A Markov decision process (MDP) is a simple model for decision making in environments with long term consequences. We will formally define the finite horizon MDP $M$ by a tuple:

\[M = (S, A, R, P, H, \rho)\]**$S=$ the state space**. This is a set which describes all the possible states the environment can be in. This state should be a sufficient statistic for the system.**$A=$ the action space**. This is a set which describes all the possible actions the agent can take.**$R=$ the reward function**. At every timestep $t$, the agent receives a (potentially random) reward $r_t \sim R(s_t, a_t)$. This reward might depend on both the current state and action chosen.**$P=$ the transition function**. At every timestep $t$, the state of the environment evolves $s_{t+1} \sim P(s_t, a_t)$. Once again, this transition might depend on both the current state and action chosen.**$H=$ the problem horizon**. Every episode of the interaction with the MDP will reset after $H$ timesteps.**$\rho=$ the initial state distribution**. Every episode will begin with $s_1 \sim \rho(\cdot)$, the agent has no control over this.

This is a lot of notation that might seem kind of abstract, but it should all start to make sense once I link it back to our diabetes example. At each timestep $t$:

**The state**$s_t \in S$ describes the characteristics of our patient. Here the state space $S$ is nothing more than a collection of possible patients.- We (the doctor) then choose
**the action**$a_t \in A$ which we want to use. **The reward**$r_t \sim R(s_t,a_t)$ might be as simple as $1$ for living and $0$ for dead.- The patient’s condition will now
**transition**based upon our treatment $s_{t+1} \sim P(s_t, a_t)$, perhaps they improve or deteriorate. **The horizon**$H$ is more of a technical device so that the overall problem is finite. However, we know that nobody will live forever, so $H$ could just be an upper bound on human life expectancy…- $\rho$ is
**the distribution of initial patient characteristics**in the population, which we do not change.

The goal of the agent is exactly the same as before.
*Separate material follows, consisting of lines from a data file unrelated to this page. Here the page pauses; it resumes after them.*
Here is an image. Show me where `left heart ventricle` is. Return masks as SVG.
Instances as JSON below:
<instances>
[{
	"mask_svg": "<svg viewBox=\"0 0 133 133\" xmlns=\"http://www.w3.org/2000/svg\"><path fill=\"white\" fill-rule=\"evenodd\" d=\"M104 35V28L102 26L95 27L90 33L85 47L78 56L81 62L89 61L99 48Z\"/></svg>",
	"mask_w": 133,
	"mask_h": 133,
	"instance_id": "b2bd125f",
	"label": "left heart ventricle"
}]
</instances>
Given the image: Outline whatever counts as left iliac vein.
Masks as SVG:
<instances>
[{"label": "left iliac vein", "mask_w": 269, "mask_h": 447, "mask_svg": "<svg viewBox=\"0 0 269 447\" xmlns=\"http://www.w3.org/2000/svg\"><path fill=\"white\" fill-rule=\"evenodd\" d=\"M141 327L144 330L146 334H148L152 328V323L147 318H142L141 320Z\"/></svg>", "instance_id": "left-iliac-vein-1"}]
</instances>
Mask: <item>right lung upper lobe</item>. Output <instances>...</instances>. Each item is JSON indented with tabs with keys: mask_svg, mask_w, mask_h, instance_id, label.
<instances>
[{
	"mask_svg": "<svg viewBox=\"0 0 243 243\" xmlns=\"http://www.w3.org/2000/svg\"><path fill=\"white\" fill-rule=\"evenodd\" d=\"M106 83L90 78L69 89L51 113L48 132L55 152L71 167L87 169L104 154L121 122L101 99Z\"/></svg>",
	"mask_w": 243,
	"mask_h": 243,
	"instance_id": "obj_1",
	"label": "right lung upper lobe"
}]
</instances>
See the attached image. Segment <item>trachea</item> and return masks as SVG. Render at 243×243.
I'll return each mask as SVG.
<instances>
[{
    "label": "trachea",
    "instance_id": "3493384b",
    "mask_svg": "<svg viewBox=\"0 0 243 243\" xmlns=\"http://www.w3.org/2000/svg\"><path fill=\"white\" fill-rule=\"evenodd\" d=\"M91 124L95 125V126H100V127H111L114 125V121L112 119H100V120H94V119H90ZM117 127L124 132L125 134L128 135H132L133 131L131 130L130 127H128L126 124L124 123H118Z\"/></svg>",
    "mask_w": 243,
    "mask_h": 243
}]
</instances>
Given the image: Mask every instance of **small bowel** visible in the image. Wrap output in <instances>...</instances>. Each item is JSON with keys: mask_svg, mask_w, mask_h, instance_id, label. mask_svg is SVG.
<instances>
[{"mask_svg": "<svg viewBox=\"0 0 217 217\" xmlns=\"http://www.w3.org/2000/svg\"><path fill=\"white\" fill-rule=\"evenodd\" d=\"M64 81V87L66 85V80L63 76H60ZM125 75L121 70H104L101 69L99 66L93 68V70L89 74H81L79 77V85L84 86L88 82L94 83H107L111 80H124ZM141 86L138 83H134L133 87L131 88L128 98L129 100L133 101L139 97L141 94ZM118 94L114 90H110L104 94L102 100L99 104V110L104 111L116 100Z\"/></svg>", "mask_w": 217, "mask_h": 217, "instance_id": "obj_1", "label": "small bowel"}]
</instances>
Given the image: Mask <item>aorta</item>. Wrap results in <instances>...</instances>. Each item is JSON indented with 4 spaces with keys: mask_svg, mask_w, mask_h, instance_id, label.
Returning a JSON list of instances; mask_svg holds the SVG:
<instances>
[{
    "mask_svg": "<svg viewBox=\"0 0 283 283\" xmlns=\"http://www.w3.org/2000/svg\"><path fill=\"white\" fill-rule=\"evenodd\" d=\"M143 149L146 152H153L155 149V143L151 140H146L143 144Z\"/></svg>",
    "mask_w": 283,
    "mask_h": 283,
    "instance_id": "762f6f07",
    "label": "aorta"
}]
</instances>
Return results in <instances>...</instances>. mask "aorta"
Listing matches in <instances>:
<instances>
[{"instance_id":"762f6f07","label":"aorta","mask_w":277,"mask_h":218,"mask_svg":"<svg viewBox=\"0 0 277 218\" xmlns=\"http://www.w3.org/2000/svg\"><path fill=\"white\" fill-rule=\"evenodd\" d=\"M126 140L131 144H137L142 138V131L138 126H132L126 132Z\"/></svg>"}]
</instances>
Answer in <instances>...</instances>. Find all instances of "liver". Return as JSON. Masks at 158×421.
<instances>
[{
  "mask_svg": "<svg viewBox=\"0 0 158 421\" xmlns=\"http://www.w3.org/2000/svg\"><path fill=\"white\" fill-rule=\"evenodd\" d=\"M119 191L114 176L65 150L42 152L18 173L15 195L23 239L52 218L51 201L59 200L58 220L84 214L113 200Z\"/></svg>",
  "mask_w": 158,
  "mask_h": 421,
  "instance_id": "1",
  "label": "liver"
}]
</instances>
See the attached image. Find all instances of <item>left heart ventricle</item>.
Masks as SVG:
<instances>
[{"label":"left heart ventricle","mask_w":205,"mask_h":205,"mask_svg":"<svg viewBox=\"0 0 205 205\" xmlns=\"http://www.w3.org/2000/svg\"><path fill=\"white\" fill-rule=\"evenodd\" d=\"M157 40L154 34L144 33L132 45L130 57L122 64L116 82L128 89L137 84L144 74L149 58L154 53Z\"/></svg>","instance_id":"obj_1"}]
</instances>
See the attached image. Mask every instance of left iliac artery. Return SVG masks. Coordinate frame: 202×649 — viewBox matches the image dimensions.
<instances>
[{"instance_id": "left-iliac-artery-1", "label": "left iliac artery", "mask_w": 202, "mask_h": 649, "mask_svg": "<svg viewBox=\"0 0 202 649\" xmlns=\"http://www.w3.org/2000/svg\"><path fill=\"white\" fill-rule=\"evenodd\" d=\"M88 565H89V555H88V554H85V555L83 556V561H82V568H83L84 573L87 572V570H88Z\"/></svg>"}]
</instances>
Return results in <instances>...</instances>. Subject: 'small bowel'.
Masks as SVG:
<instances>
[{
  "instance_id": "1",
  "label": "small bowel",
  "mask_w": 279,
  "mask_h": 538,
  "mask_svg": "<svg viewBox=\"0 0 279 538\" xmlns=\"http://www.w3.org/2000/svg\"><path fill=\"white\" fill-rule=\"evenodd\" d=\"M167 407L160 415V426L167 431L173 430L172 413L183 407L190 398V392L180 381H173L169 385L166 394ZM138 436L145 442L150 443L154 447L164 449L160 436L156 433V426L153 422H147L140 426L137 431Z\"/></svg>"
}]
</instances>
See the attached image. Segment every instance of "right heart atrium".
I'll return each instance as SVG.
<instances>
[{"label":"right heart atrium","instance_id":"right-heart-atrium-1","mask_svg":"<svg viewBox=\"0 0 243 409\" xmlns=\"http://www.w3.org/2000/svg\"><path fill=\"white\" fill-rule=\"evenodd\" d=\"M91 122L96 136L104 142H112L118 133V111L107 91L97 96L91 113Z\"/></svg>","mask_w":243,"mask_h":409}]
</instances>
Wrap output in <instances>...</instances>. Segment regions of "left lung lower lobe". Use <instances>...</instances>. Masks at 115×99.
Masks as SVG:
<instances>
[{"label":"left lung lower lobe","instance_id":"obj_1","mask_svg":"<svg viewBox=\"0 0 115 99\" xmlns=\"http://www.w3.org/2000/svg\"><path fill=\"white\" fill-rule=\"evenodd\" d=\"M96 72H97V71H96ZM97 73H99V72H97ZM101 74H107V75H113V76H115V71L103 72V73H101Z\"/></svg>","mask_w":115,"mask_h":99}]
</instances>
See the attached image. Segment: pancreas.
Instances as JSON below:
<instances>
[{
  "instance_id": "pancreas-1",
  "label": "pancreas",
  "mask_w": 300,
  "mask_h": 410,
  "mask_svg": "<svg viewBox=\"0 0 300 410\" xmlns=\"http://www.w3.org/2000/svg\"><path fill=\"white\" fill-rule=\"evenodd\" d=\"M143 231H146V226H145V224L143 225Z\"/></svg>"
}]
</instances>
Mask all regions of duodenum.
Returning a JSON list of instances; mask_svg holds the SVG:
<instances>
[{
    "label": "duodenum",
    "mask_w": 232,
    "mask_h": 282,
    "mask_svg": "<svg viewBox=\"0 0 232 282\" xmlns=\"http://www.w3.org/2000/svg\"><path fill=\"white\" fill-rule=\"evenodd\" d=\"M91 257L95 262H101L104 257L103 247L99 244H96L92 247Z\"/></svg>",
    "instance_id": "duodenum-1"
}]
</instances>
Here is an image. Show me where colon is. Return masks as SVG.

We want to maximize our sum of rewards through time:

\[\max_\pi \mathbb{E}_{M, \pi} \left[ \sum_{k=0}^K \sum_{h=1}^H r_{t=kH+h} \right]\]The important addition is that **our actions can now have long term consequences in the environment** through the influence of the transition function upon the state.
Actually, we can now view everything we’ve done before as a special case of this more general formulation.

**Multi-armed bandit** is a special type of decision problem where there is only one possible state that never changes.

**Contextual bandits** are an extension to the multi-armed bandit that allows for different states, but your actions don’t do anything to change the state.
For example, we might need to treat men and women with different doses of a given drug for the flu, but our treatment won’t change whether our patients are men or women.

Reinforcement learning is the most general machine learning framework for learning.

- You only learn about the data you actually gather.
- Your choices have impact beyond a single timestep.

In this setting above, it could refer to **learning to optimize an unknown MDP $M$ where the reward function $R$ and the transition function $P$ are not fully known**.
Just like the multi-armed bandit, the agent faces an exploration/exploitation dilemma, but the effects of delayed consequences can make it significantly more challenging!

In my next post I’m going to go into some more detail on what makes this problem so hard and, more importantly, how we can make good learning algorithms! For now, if you are interested in learning more I’d recommend you check out the accepted intro to the field Reinforcement Learning: An Introduction.

That’s enough for now, I’ve just touched down in Montreal for NIPS - looking forward to seeing what is happening out there!